The DoD unclassified network established well over ten (10) years ago is based on a now outdated IPv4 infrastructure that is largely operating on static IP address assignments and routing tables. Domain Name Service (DNS) has historically been used for interfacing with the Commercial Internet, but not used internally for managing dynamic routing decisions. To add to the complexity is the DoD’s lack of inherent trust between their internal agencies, components and combatant commands. The DoD does not work with “one” flat enterprise network like one would expect, but rather an internet of networks peered together through a multitude of firewalls and other security appliances. So, as you might imagine, getting anything to communicate end-to-end and between network enclaves is very challenging and often is met with failure. Cap that off with the fact that the DoD is still running an outdated “client-server” framework for their applications, deploying thick clients on their fielded workstations and laptops, and what we find is a network not ready for today’s trend in consuming commercial cloud like services.

So here comes the current DoD CIO, Mr. Dana Deasy, who is pushing the DoD toward Commercial Cloud type services. We have seen plenty of press surrounding the Joint Enterprise Defense Infrastructure (JEDI) acquisition which is to provide general purpose cloud hosting services., and now with DEOS awarded, it would appear the DoD has put the cart before the horse. There is no evidence that Commercial Cloud type services and technologies will work over a DoD network. Most commercial based technologies designed for datacenter hosting are designed to work over the public internet, which is an open trust network leveraging DNS primarily for making routing decisions and pointing web-based clients to hosted servers. Many commercial cloud hosted services depend on open source browsers such as Google Chrome as their consumer graphical user interface. Even Microsoft with their introduction of Edge is abandoning their legacy proprietary browsers for more open solutions.
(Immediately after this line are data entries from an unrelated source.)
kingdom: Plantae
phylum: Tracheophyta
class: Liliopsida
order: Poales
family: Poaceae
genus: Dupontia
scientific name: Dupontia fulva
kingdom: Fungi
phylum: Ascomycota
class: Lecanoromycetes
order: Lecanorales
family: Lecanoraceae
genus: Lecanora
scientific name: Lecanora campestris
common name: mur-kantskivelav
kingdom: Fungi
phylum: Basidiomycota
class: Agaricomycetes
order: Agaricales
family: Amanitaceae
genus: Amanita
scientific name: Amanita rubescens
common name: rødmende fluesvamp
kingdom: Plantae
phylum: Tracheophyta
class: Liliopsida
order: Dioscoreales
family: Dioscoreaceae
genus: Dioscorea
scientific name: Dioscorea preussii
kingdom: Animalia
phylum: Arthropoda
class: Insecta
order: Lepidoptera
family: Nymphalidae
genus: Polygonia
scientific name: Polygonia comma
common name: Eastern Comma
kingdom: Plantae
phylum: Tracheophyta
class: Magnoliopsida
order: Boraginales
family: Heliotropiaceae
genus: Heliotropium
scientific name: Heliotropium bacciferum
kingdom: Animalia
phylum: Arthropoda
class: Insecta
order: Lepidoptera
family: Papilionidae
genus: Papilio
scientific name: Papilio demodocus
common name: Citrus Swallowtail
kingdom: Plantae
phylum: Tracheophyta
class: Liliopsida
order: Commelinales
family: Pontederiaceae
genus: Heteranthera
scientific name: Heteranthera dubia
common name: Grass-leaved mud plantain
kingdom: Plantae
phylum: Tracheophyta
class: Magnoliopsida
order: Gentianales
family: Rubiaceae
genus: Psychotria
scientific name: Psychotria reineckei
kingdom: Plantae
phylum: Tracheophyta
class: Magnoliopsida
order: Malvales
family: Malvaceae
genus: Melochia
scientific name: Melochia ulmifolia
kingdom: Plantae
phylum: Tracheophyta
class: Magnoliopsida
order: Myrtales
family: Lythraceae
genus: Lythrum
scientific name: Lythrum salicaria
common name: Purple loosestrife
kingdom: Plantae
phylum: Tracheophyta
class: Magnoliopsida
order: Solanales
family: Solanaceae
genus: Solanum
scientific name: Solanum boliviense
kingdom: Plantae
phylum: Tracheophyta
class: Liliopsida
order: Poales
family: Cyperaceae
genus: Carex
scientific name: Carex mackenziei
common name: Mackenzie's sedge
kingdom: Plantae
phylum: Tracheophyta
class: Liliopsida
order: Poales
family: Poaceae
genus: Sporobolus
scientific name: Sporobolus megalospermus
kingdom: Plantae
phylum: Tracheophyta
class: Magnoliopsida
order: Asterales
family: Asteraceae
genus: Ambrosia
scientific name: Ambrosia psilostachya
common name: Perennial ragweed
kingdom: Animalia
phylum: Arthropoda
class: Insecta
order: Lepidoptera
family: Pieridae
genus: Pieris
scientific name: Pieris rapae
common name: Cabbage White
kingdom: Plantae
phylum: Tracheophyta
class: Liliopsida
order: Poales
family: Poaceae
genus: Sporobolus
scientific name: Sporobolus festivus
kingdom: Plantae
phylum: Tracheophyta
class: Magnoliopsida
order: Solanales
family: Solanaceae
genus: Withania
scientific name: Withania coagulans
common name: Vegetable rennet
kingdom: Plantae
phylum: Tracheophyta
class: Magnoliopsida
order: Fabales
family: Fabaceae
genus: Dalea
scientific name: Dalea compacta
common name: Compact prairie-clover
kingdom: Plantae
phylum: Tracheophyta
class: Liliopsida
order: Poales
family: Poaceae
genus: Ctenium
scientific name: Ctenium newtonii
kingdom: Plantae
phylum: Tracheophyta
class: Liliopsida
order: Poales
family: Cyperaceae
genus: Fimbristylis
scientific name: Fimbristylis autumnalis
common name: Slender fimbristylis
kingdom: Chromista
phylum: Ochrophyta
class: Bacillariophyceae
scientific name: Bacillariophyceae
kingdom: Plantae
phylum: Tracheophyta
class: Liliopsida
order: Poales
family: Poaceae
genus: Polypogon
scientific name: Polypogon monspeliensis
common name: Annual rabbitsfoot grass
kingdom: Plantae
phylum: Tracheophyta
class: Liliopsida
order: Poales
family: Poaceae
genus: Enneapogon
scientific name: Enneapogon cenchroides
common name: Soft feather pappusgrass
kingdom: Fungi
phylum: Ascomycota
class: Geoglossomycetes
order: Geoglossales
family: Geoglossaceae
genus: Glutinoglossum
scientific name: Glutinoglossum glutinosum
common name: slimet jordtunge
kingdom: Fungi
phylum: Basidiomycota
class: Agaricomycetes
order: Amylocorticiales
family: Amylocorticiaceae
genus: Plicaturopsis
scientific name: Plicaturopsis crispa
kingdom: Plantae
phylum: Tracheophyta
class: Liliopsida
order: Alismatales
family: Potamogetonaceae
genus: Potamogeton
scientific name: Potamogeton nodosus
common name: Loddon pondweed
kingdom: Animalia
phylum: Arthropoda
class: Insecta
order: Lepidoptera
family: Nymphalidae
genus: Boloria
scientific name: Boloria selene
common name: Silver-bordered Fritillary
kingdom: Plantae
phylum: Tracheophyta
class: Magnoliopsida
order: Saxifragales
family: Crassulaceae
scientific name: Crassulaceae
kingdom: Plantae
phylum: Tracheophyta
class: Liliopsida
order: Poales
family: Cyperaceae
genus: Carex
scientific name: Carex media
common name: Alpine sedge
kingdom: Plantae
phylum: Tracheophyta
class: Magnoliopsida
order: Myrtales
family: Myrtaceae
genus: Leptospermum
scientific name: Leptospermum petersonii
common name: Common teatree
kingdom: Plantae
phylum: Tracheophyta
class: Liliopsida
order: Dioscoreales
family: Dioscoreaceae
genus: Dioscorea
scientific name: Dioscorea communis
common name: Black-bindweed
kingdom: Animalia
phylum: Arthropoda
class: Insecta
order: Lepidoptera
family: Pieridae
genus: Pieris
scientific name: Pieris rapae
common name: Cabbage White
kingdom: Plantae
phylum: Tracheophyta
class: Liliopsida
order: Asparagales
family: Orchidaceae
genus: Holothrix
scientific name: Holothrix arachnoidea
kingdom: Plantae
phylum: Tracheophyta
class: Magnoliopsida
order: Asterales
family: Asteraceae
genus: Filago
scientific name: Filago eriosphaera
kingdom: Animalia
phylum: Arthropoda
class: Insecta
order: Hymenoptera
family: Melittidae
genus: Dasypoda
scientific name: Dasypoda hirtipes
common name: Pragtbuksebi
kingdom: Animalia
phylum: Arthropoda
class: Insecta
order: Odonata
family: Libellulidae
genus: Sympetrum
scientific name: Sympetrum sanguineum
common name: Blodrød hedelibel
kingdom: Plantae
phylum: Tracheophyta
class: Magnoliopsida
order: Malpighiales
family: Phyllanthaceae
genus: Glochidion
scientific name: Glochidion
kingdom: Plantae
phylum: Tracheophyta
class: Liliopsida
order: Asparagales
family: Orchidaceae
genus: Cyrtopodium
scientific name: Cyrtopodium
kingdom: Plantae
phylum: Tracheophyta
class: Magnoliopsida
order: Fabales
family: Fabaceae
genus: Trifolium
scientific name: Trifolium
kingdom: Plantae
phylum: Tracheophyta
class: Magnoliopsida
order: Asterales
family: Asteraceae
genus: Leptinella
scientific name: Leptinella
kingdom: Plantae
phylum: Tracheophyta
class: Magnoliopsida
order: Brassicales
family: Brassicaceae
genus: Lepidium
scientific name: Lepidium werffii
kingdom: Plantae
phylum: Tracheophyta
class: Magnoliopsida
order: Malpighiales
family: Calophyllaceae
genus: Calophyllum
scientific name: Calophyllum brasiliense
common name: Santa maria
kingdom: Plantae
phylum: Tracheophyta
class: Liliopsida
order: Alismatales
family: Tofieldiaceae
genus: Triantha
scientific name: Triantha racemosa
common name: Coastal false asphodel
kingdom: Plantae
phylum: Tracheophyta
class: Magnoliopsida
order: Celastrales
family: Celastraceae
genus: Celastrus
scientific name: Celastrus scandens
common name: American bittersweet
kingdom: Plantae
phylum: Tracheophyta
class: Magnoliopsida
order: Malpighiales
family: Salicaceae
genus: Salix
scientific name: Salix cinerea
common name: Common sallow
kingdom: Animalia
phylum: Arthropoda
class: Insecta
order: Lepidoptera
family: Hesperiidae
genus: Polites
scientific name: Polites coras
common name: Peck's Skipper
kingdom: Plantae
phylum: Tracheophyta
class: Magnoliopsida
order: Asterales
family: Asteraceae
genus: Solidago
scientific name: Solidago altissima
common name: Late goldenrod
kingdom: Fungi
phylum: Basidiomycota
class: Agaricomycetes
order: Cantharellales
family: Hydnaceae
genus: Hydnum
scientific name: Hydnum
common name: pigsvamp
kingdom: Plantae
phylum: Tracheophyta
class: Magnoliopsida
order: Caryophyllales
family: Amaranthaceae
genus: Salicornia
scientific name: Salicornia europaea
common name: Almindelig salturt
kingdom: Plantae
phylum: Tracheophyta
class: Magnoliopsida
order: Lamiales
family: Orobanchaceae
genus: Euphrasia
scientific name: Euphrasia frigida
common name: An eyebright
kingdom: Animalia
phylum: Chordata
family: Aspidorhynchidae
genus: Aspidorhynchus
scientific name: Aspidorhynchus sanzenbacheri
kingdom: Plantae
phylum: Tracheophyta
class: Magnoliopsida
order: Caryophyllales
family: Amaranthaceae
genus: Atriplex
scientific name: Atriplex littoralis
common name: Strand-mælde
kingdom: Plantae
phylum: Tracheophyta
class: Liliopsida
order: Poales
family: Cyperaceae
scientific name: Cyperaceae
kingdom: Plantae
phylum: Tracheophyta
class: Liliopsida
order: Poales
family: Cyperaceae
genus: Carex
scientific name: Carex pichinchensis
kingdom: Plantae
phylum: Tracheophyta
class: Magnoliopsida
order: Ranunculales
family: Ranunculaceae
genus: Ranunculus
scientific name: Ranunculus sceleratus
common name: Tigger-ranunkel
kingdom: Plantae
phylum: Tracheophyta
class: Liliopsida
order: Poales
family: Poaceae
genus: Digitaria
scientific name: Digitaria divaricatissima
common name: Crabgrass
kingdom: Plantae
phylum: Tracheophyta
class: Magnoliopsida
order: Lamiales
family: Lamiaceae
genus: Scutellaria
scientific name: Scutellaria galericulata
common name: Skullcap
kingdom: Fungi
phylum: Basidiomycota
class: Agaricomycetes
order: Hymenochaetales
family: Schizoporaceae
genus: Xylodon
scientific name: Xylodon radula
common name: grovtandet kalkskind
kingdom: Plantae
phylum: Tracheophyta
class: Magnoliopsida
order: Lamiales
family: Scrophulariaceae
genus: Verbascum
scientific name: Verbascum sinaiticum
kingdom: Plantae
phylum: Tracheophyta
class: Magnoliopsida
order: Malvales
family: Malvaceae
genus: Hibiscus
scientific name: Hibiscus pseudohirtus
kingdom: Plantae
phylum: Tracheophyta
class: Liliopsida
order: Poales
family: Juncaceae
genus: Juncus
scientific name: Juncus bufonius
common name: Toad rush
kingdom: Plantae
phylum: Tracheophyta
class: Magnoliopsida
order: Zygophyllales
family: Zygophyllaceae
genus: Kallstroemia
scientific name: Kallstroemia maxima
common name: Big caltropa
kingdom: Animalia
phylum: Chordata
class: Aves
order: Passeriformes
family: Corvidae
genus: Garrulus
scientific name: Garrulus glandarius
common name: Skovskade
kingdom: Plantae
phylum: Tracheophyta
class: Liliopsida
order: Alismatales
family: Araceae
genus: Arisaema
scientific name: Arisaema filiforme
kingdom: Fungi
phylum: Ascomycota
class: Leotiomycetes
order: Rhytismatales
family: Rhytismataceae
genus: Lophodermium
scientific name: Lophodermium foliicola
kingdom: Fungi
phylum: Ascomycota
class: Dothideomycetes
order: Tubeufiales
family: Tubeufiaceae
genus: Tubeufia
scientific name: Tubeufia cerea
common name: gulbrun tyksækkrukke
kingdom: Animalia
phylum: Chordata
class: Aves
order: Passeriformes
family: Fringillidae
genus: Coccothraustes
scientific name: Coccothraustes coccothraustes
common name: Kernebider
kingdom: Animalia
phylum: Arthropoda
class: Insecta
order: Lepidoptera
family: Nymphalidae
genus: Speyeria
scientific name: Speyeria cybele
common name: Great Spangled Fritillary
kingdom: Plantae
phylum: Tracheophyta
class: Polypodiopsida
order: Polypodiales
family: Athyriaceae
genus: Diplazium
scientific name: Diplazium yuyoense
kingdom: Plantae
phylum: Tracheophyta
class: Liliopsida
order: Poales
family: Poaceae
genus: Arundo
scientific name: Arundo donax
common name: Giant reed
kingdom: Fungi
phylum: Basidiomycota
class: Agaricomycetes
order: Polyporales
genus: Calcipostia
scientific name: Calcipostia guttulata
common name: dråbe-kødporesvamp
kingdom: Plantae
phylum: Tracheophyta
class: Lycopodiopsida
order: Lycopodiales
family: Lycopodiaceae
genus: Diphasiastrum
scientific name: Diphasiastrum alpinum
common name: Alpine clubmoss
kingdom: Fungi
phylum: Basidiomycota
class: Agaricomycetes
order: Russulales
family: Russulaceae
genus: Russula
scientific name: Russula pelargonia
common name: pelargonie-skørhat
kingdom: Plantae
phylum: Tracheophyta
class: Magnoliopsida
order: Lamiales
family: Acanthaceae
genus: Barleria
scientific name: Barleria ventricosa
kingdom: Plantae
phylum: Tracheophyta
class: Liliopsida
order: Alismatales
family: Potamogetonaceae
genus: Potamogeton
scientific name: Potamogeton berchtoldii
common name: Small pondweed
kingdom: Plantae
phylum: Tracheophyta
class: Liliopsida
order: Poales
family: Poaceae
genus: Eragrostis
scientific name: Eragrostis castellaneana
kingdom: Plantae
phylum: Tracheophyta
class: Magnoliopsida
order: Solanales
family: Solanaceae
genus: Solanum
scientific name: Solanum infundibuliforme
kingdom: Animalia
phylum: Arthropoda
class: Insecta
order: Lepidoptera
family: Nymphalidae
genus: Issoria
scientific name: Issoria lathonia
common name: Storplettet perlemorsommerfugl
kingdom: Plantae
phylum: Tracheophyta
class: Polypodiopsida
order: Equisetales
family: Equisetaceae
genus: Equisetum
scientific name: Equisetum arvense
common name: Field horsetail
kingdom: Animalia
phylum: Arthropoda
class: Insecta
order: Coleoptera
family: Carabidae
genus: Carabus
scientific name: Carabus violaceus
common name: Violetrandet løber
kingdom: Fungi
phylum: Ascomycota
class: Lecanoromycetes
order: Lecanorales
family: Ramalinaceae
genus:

With the optics on saving money and improving operational efficiencies, I can appreciate the DoD’s desire to take advantage of the commercial trends being exercised by Fortune 500 companies around the world, as well as some of our State sponsored competitors out there looking to compromise our national security interests; but until the current Defense Information Systems Network (DISN) is upgraded and the overall DoD Information Network (DODIN) flattened to eliminate the multitude of firewalls and private network instantiations that make up the DoD enterprise today, the potential of Commercial Cloud services being successfully deployed over the DODIN will never be realized.